------ Records shown

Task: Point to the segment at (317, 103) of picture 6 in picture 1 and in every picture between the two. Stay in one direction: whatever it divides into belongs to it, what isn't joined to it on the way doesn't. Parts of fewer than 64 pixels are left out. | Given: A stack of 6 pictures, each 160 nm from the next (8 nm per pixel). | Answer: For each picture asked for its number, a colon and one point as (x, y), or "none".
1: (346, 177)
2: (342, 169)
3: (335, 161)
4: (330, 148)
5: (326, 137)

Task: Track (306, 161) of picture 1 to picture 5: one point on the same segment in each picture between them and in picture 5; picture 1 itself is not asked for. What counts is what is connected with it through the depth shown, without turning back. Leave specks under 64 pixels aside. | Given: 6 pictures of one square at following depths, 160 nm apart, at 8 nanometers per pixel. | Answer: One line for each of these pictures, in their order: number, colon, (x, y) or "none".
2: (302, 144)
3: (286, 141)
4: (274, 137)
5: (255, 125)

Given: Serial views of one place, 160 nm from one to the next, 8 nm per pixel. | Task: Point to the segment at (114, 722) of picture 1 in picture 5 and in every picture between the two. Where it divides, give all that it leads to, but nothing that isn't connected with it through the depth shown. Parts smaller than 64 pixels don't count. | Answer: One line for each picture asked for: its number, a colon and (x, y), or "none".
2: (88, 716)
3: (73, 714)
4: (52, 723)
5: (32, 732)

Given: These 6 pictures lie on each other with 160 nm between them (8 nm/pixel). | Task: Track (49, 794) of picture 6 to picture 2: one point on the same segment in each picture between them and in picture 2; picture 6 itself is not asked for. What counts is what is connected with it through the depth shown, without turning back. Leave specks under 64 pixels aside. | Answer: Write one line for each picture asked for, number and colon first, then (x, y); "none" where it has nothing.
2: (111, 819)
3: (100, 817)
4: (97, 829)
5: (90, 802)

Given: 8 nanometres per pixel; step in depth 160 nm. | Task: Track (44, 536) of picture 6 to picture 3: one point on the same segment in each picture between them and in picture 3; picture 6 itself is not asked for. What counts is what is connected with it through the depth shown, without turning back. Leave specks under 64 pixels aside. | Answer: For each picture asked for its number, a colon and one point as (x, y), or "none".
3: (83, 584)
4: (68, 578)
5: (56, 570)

------------

◆ **Exercise directions**
Every single entry above has to be copied exactly.

◆ **Response area**
Task: Point to the segment at (317, 103) of picture 6 in picture 1 and in every picture between the two. Stay in one direction: whatever it divides into belongs to it, what isn't joined to it on the way doesn't. Parts of fewer than 64 pixels are left out. | Given: A stack of 6 pictures, each 160 nm from the next (8 nm per pixel). | Answer: For each picture asked for its number, a colon and one point as (x, y), or "none".
1: (346, 177)
2: (342, 169)
3: (335, 161)
4: (330, 148)
5: (326, 137)

Task: Track (306, 161) of picture 1 to picture 5: one point on the same segment in each picture between them and in picture 5; picture 1 itself is not asked for. What counts is what is connected with it through the depth shown, without turning back. Leave specks under 64 pixels aside. | Given: 6 pictures of one square at following depths, 160 nm apart, at 8 nanometers per pixel. | Answer: One line for each of these pictures, in their order: number, colon, (x, y) or "none".
2: (302, 144)
3: (286, 141)
4: (274, 137)
5: (255, 125)

Given: Serial views of one place, 160 nm from one to the next, 8 nm per pixel. | Task: Point to the segment at (114, 722) of picture 1 in picture 5 and in every picture between the two. Where it divides, give all that it leads to, but nothing that isn't connected with it through the depth shown. Parts smaller than 64 pixels don't count. | Answer: One line for each picture asked for: its number, a colon and (x, y), or "none".
2: (88, 716)
3: (73, 714)
4: (52, 723)
5: (32, 732)

Given: These 6 pictures lie on each other with 160 nm between them (8 nm/pixel). | Task: Track (49, 794) of picture 6 to picture 2: one point on the same segment in each picture between them and in picture 2; picture 6 itself is not asked for. What counts is what is connected with it through the depth shown, without turning back. Leave specks under 64 pixels aside. | Answer: Write one line for each picture asked for, number and colon first, then (x, y); "none" where it has nothing.
2: (111, 819)
3: (100, 817)
4: (97, 829)
5: (90, 802)

Given: 8 nanometres per pixel; step in depth 160 nm. | Task: Track (44, 536) of picture 6 to picture 3: one point on the same segment in each picture between them and in picture 3; picture 6 itself is not asked for. What counts is what is connected with it through the depth shown, without turning back. Leave specks under 64 pixels aside. | Answer: For each picture asked for its number, a colon and one point as (x, y), or "none".
3: (83, 584)
4: (68, 578)
5: (56, 570)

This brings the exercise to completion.